L’obiettivo di fondo era quello di scoprire cosa significasse uscire dalla solitudine per vivere una relazione d’amore alla scoperta del dono di sé all’altro, fedele e oblativa, aperta agli altri ed inserita nella realizzazione del progetto d’amore pensato dal Padre per loro.
Valutazione
Il primo punto di forza di questo percorso è stato sicuramente l’esperienza vissuta da parte dei ragazzi gay di sentirsi accolti e accompagnati da noi sposi e genitori cristiani, piccolo segno di una comunità accogliente.
Il secondo punto di forza è stato per loro uscire dalla solitudine, potersi confrontare con altri, poter condividere con altri gioie e dolori, fatiche e speranze, sogni e progetti ed in alcuni casi riscoprire la presenza di Gesù nella loro vita di coppia.
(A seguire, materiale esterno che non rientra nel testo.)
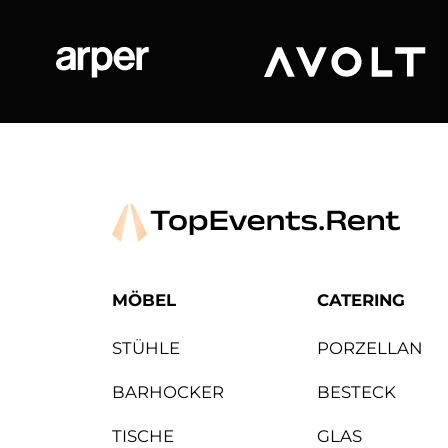
Arper
Avolt
MÖBEL
CATERING
STÜHLE
PORZELLAN
BARHOCKER
BESTECK
TISCHE
GLAS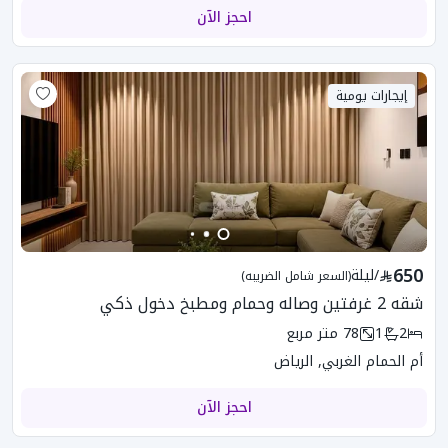
احجز الآن
إيجارات يومية
650
/
ليلة
(السعر شامل الضريبه)
شقه 2 غرفتين وصاله وحمام ومطبخ دخول ذكي
2
1
78
متر مربع
أم الحمام الغربي, الرياض
احجز الآن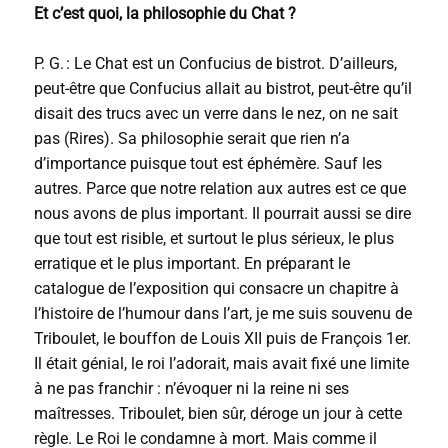
Et c’est quoi, la philosophie du Chat ?
P. G. : Le Chat est un Confucius de bistrot. D’ailleurs,
peut-être que Confucius allait au bistrot, peut-être qu’il
disait des trucs avec un verre dans le nez, on ne sait
pas (Rires). Sa philosophie serait que rien n’a
d’importance puisque tout est éphémère. Sauf les
autres. Parce que notre relation aux autres est ce que
nous avons de plus important. Il pourrait aussi se dire
que tout est risible, et surtout le plus sérieux, le plus
erratique et le plus important. En préparant le
catalogue de l’exposition qui consacre un chapitre à
l’histoire de l’humour dans l’art, je me suis souvenu de
Triboulet, le bouffon de Louis XII puis de François 1er.
Il était génial, le roi l’adorait, mais avait fixé une limite
à ne pas franchir : n’évoquer ni la reine ni ses
maîtresses. Triboulet, bien sûr, déroge un jour à cette
règle. Le Roi le condamne à mort. Mais comme il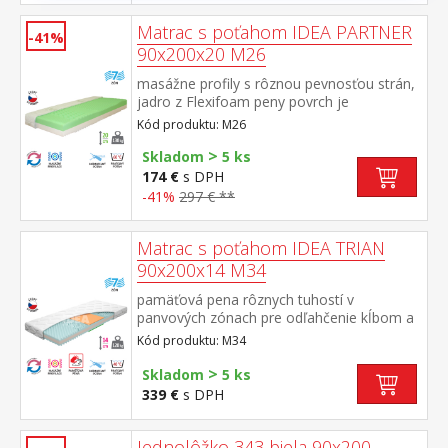
Matrac s poťahom IDEA PARTNER
-41%
90x200x20 M26
masážne profily s rôznou pevnosťou strán,
jadro z Flexifoam peny povrch je
vyprofilovaný do 7 anatomických zón na
Kód produktu: M26
oboch stranách tvrdá (biela) a mäkká
>
(svetlo zelená) strana vhodný pre všetky
Skladom
5 ks
typy roštov vhodný pre alergikov, poťah
174 €
s DPH
snímateľný a prateľný do 60 °C odporúčaná
-41%
297 € **
nosnosť do 130 kg
Matrac s poťahom IDEA TRIAN
90x200x14 M34
pamäťová pena rôznych tuhostí v
panvových zónach pre odľahčenie kĺbom a
celému pohybovému aparátu 7-zónová
Kód produktu: M34
anatomická masážna profilácia prináša
veľmi jemnú masáž v priebehu spánku
>
Skladom
5 ks
matrac s Visco penou a systémom
339 €
s DPH
rozdielnej tuhosti strán vhodný pre všetky
typy roštov poťah snímateľný a prateľný do
40 °C odporúčaná nosnosť do 120 kg
Jednolôžko 343 biela 90x200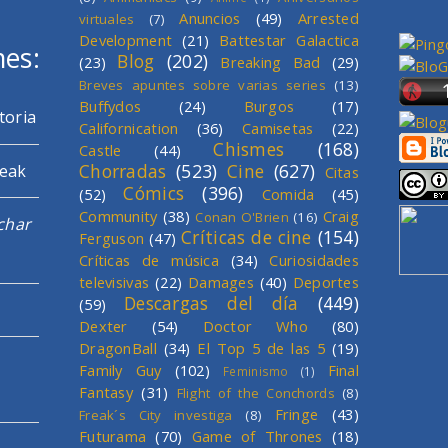
Anuncios
(49)
Arrested
virtuales
(7)
Development
(21)
Battestar Galactica
mes:
Blog
(202)
(23)
Breaking Bad
(29)
Breves apuntes sobre varias series
(13)
Buffydos
(24)
Burgos
(17)
toria
Californication
(36)
Camisetas
(22)
Chismes
(168)
Castle
(44)
Chorradas
(523)
Cine
(627)
reak
Citas
Cómics
(396)
(52)
Comida
(45)
Community
(38)
Craig
Conan O'Brien
(16)
char
Críticas de cine
(154)
Ferguson
(47)
Críticas de música
(34)
Curiosidades
televisivas
(22)
Damages
(40)
Deportes
Descargas del día
(449)
(59)
Dexter
(54)
Doctor Who
(80)
DragonBall
(34)
El Top 5 de las 5
(19)
Family Guy
(102)
Final
Feminismo
(1)
Fantasy
(31)
Flight of the Conchords
(8)
Fringe
(43)
Freak´s City investiga
(8)
Futurama
(70)
Game of Thrones
(18)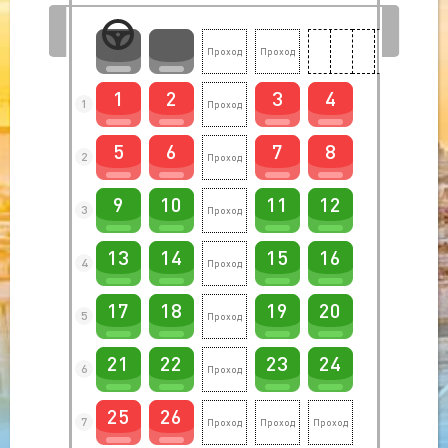
1
2
3
4
1
5
6
7
8
2
9
10
11
12
3
13
14
15
16
4
17
18
19
20
5
21
22
23
24
6
25
26
7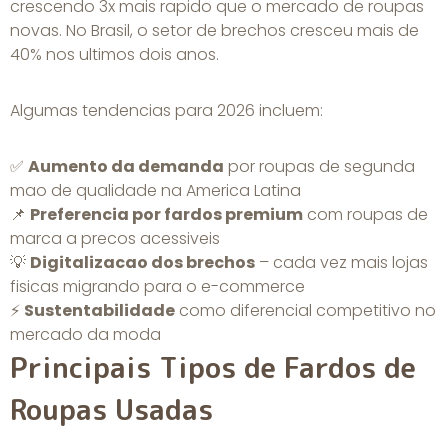
crescendo 3x mais rapido que o mercado de roupas
novas. No Brasil, o setor de brechos cresceu mais de
40% nos ultimos dois anos.
Algumas tendencias para 2026 incluem:
✅
Aumento da demanda
por roupas de segunda
mao de qualidade na America Latina
📌
Preferencia por fardos premium
com roupas de
marca a precos acessiveis
💡
Digitalizacao dos brechos
– cada vez mais lojas
fisicas migrando para o e-commerce
⚡
Sustentabilidade
como diferencial competitivo no
mercado da moda
Principais Tipos de Fardos de
Roupas Usadas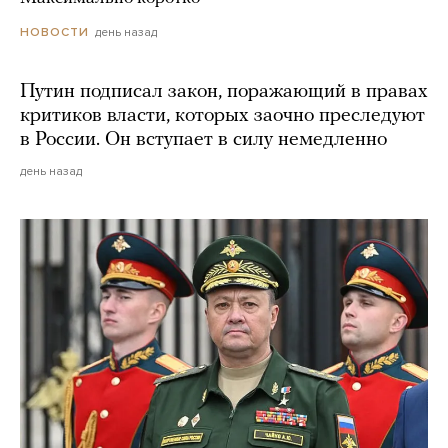
день назад
НОВОСТИ
Путин подписал закон, поражающий в правах
критиков власти, которых заочно преследуют
в России. Он вступает в силу немедленно
день назад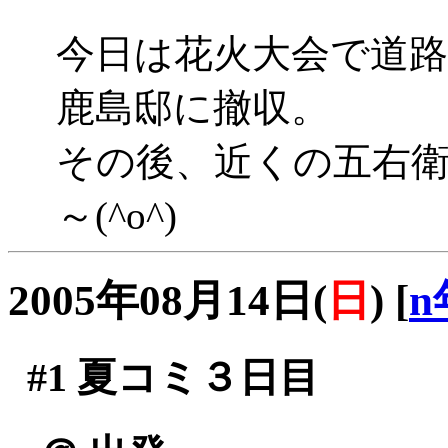
今日は花火大会で道
鹿島邸に撤収。
その後、近くの五右
～(^o^)
2005年08月14日(
日
)
[
n
#1
夏コミ３日目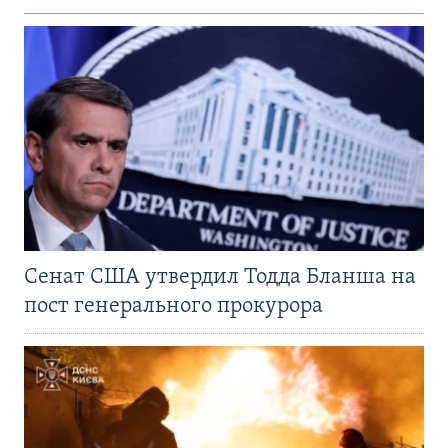
Сенат США утвердил Тодда Бланша на
пост генерального прокурора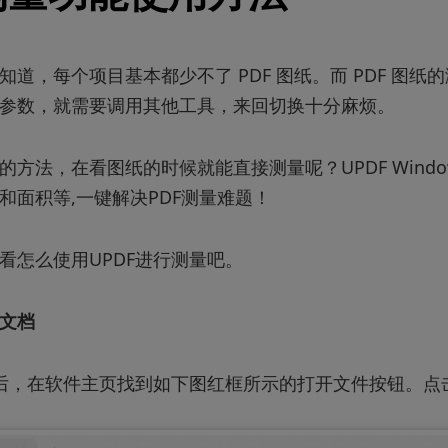
知道，每个项目基本都少不了 PDF 图纸。而 PDF 图
参数，就需要调用其他工具，来回切换十分麻烦。
的方法，在看图纸的时候就能直接测量呢？UPDF Windo
和面积等,一键解决PDF测量难题！
看怎么使用UPDF进行测量吧。
文档
之后，在软件主页找到如下图红框所示的打开文件按钮。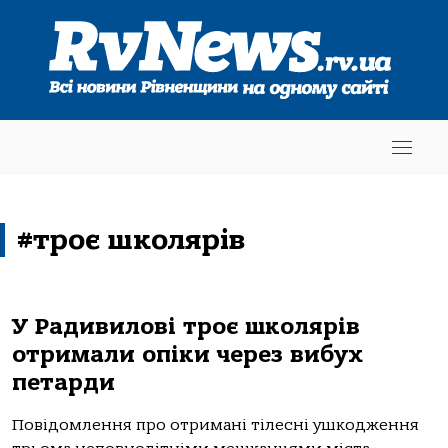
#троє школярів
У Радивилові троє школярів
отримали опіки через вибух
петарди
Повідомлення про отримані тілесні ушкодження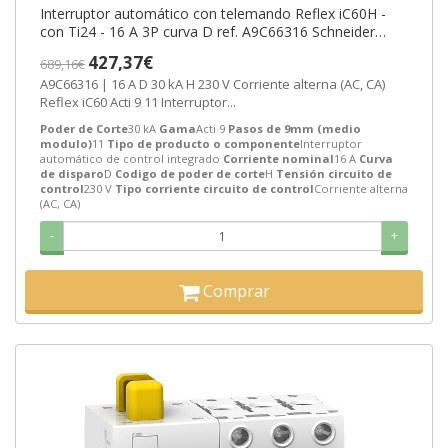
Interruptor automático con telemando Reflex iC60H -
con Ti24 - 16 A 3P curva D ref. A9C66316 Schneider
Electric [PLAZO 8-15 DIAS
427,37€
689,16€
A9C66316 | 16 A D 30 kA H 230 V Corriente alterna (AC, CA)
Reflex iC60 Acti 9 11 Interruptor...
Poder de Corte
30 kA
Gama
Acti 9
Pasos de 9mm (medio
modulo)
11
Tipo de producto o componente
Interruptor
automático de control integrado
Corriente nominal
16 A
Curva
de disparo
D
Codigo de poder de corte
H
Tensión circuito de
control
230 V
Tipo corriente circuito de control
Corriente alterna
(AC, CA)
-
+
Comprar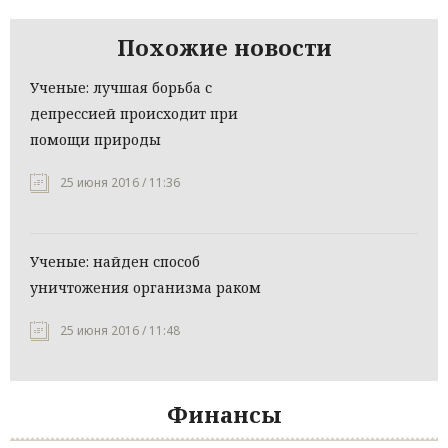
Похожие новости
Ученые: лучшая борьба с
депрессией происходит при
помощи природы
25 июня 2016 / 11:36
Ученые: найден способ
уничтожения организма раком
25 июня 2016 / 11:48
Финансы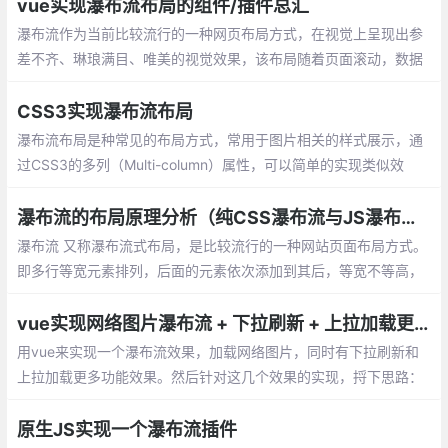
vue实现瀑布流布局的组件/插件总汇
瀑布流作为当前比较流行的一种网页布局方式，在视觉上呈现出参
差不齐、琳琅满目、唯美的视觉效果，该布局随着页面滚动，数据
不断加载并附加至当前页面的尾部。这篇文章主要介绍关于vue框
架中常使用的瀑布流组件
CSS3实现瀑布流布局
瀑布流布局是种常见的布局方式，常用于图片相关的样式展示，通
过CSS3的多列（Multi-column）属性，可以简单的实现类似效
果。设置外部容器多列列数（column-count）和列间距（column-
gap）
瀑布流的布局原理分析（纯CSS瀑布流与JS瀑布流）
瀑布流 又称瀑布流式布局，是比较流行的一种网站页面布局方式。
即多行等宽元素排列，后面的元素依次添加到其后，等宽不等高，
根据图片原比例缩放直至宽度达到我们的要求，依次按照规则放入
指定位置。
vue实现网络图片瀑布流 + 下拉刷新 + 上拉加载更多
用vue来实现一个瀑布流效果，加载网络图片，同时有下拉刷新和
上拉加载更多功能效果。然后针对这几个效果的实现，捋下思路：
根据加载数据的顺序，依次追加标签展示效果；
原生JS实现一个瀑布流插件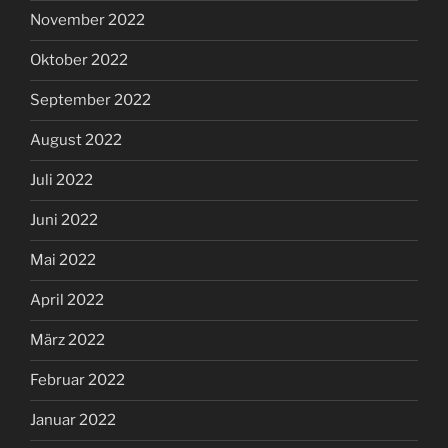
November 2022
Oktober 2022
September 2022
August 2022
Juli 2022
Juni 2022
Mai 2022
April 2022
März 2022
Februar 2022
Januar 2022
Il terzo punto di forza è stata la scoperta per noi genitori, preoccupati della felicità dei nostri figli gay, che anche una profonda relazione d’amore omosessuale, che si nutra di rispetto reciproco e del dono di sè all’altro, che sia fedele, che apra le sue porte a chi è debole e nel bisogno, è una relazione degna di essere vissuta e che nell’incontro con Gesù può trovare luce, speranza, consolazione. Per noi genitori l’Unione Civile non toglie ma aggiunge dignità etica a questa scelta.
Punto di debolezza è stata la mancanza in questo cammino, di coppie lesbiche e del loro contributo per la scoperta, al femminile, della relazione amorosa nelle coppie omosessuali.
* Sono Michela di 59 anni, già insegnante di scuola materna, prima moglie poi madre e ora anche nonna, sposata da 41 anni con Corrado di 63 anni, medico, abbaimo tre figli, Emanuele, Letizia e Simone e cinque nipoti. Tre anni fa nostro figlio Simone, che è gay, ben sapendo il nostro impegno pastorale e la nostra apertura ed interesse verso i fidanzati e le coppie sposate (và detto infatti che noi negli ultimi 20 anni del nostro matrimonio abbiamo sempre svolto un lavoro pastorale sia nella comunità parrocchiale che a livello diocesano, aperto alla famiglia, sia come animatori dei corsi dei fidanzati che si preparano al matrimonio, sia come animatori dei gruppi di giovani sposi), Simone ci chiese : ”Ma voi cosa fate, non tanto per me, ma per quelli che, come me, vivono relazioni omo-affettive e si sentono soli, magari ostacolati e osteggiati dalle loro famiglie?”.